DETAILED DESCRIPTION
In accordance with the present invention, the foregoing ojects and advantages are readily attained.
The present invention comprises a copper base alloy comprising from about 4.0 to about 11.0% tin, from about 0.01 to about 0.3% phosphorus, from about 1.0 to about 5.0% of a material selected from the group consisting of iron and a mixture of iron and cobalt, up to about 0.4% chromium, balance essentially copper. Within the aforementioned ranges, the alloys of the present invention exhibit a substantially non-dendritic grain structure in the cast condition which is believed to be primarily responsible for the consistent improvement in resistance to crack propagation during hot rolling. The presence of a non-dendritic grain structure impedes cracking which results during hot working from the weakness in the structure caused by the presence of the aforenoted tin-rich and phosphorus-rich phases.

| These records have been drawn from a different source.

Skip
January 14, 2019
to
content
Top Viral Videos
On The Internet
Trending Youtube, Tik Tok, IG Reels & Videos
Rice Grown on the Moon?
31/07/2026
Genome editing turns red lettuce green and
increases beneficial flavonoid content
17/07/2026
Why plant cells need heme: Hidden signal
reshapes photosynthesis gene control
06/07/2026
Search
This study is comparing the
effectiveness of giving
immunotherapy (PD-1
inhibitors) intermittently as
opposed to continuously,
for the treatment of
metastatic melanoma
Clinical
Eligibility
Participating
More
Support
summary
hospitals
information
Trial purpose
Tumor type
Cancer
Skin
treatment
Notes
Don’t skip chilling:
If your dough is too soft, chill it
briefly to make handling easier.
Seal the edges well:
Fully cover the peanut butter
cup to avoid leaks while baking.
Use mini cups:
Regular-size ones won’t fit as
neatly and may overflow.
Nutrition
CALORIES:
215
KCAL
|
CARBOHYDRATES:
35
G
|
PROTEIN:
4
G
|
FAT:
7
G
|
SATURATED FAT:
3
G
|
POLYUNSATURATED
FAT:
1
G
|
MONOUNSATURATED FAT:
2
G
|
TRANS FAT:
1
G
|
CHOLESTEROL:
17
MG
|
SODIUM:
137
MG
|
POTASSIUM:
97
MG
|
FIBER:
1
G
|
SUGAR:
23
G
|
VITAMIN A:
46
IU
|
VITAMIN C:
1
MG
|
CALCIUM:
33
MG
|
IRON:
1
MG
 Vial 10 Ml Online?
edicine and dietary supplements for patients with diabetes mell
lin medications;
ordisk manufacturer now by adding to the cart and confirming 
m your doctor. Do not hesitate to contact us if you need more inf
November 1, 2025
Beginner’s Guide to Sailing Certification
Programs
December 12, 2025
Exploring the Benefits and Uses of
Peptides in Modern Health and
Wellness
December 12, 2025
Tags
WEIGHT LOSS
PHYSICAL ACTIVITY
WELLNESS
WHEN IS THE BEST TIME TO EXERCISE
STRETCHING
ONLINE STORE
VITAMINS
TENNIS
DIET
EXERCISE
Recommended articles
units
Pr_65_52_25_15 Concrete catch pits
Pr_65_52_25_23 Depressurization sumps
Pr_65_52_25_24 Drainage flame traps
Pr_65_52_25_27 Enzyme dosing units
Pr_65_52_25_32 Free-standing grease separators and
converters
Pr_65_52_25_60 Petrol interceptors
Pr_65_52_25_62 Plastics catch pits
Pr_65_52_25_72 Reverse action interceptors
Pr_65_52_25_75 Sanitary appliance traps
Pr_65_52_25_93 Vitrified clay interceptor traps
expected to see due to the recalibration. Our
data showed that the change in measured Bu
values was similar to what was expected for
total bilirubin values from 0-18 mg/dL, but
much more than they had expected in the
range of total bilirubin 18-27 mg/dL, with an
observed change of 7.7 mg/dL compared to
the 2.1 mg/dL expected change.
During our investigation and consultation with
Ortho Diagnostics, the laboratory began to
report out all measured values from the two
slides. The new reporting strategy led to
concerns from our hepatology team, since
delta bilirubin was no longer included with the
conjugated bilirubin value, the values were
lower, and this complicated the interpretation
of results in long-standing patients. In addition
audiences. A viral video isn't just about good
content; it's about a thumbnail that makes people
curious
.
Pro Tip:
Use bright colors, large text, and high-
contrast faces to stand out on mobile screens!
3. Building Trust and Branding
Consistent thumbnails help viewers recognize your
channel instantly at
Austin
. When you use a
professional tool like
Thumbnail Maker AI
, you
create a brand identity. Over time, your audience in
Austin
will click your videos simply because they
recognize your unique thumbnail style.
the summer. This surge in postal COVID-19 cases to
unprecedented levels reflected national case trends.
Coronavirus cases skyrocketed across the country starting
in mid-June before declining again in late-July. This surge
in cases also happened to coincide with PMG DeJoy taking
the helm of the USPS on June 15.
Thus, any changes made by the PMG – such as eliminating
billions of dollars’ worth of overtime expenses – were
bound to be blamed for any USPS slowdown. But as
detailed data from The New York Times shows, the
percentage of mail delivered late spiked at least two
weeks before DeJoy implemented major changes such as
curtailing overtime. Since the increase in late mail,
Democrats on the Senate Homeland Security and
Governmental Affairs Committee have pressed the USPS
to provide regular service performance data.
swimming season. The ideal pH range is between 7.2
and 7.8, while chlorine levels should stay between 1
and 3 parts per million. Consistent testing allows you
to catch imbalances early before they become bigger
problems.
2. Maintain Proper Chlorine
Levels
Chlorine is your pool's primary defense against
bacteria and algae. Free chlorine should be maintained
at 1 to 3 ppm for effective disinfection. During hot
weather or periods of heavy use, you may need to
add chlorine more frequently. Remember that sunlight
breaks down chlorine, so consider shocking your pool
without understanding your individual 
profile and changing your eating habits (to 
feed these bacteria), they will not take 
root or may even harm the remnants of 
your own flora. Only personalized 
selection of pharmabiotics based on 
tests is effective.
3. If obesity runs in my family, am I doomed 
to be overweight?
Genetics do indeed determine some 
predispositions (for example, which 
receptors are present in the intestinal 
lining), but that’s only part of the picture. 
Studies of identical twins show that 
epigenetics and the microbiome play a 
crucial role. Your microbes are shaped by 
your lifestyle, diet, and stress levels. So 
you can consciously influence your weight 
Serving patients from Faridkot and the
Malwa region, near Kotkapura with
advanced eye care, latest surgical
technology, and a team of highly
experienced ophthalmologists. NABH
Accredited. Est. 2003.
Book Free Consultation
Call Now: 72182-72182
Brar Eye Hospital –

In the present invention, it has been found that the addition of the alloying elements noted above modifies the cast structure in such a way that the alloy is extremely resistant to crack propagation during hot working. Thus, any shallow cracks which may nucleate from either cast bar defects or internal structural defects within the cast ingots are effectively prevented from propagation. Specifically, the alloys of the present invention employ iron, and/or an iron-cobalt mixture in amounts greater than those specified in the aforementioned U.S. Pat. No. 3,923,558, together with a correspondingly reduced level of chromium to from 0 to 0.4%. Within the aforenoted ranges, the non-dendritic grain structure is obtained, and unexpected improvement in processability of the alloys is achieved.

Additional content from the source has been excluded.